If $T_{1},T_{2}$ are groups, and $f_{i}:T_{i}\rightarrow T_{i}$ for $i\in\{1,2\}$, then we say that $f_{1},f_{2}$ are affinely equivalent if there exists heap automorphisms $L_{1}:T_{1}\rightarrow T_{2},L_{2}:T_{2}\rightarrow T_{1}$ where
$f_{2}=L_{1}f_{1}L_{2}$. We say that a mapping $M$ is invariant under affine equivalence if $M(f)=M(g)$ whenever $f,g$ are affinely equivalent.

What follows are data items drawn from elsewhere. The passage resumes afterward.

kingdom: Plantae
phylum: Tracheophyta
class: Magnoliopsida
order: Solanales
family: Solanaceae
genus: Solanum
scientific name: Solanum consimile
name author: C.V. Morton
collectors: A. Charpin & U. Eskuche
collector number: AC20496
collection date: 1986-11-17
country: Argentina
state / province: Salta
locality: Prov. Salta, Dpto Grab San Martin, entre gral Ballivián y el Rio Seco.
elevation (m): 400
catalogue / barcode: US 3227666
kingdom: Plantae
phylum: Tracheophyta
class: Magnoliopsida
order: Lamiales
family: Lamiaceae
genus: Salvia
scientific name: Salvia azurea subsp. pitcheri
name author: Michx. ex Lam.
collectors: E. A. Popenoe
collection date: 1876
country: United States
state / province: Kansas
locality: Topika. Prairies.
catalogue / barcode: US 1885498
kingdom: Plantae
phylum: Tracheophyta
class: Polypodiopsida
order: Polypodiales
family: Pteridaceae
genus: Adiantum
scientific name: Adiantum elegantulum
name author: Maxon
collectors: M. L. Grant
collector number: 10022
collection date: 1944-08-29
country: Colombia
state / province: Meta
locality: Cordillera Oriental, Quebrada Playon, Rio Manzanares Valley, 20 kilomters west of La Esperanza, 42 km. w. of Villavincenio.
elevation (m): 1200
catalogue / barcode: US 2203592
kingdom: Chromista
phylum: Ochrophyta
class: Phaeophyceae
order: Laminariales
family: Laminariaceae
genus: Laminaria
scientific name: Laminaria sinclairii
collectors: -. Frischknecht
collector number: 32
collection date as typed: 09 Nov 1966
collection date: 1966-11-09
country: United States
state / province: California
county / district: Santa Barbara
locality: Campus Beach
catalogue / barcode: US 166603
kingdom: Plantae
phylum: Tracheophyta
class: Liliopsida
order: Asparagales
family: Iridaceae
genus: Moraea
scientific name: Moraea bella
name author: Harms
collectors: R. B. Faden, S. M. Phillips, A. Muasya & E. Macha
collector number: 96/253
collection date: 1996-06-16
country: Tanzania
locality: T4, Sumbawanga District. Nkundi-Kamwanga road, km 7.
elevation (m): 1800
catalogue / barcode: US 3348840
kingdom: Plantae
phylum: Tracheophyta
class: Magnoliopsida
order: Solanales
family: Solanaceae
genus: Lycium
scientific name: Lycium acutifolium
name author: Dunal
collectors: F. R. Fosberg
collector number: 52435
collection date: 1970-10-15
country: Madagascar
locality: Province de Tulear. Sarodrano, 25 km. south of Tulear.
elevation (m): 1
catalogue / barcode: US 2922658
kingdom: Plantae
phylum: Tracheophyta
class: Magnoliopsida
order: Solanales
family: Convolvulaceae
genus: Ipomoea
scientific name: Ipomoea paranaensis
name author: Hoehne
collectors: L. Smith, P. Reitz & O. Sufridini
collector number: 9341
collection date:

We say that a pair $(k,\Delta)$ is an S-boxification if $\Delta$ is a heap automorphism and whenever $x\simeq_{i}y$, then $\Delta\circ F_{k}(x)\simeq_{i}\Delta\circ F_{k}(y)$. The collection of all S-boxifications is higher order definable in $(K,X,F)$. Observe that there exists an S-boxification, namely the mapping $(e,\Gamma^{-1})$. Suppose now that
$(k,\Delta)$ is an S-boxification. Then it is easy to show that each $\simeq_{i}$ is a congruence with respect to $\Delta\Gamma^{-1}$. Therefore $\Delta=E\Gamma^{-1}$ for some heap automorphism $E$ where each $\simeq_{i}$ is a congruence with respect to $E$. Therefore, $\Delta\circ F_{k}=E'\circ S$ for some heap automorphism $E'$. Therefore, the quotient algebra $(X,\Delta\circ F_{k})/\simeq_{i}$ is affinely equivalent to $(V_{i},s_{i})$ for $0\leq i<n$. From these observations, we obtain the following fact.
Fact: If the mapping $M$ is invariant under affine equivalence and definable in higher order logic, then the mapping $M^{+}$ defined by letting
$M^{+}(F)=\{M(s_{0}),\dots,M(s_{n-1})\}$ is higher order definable in the structure $(K,X,F)$. Therefore, $M^{+}$ is a round function invariant parameter.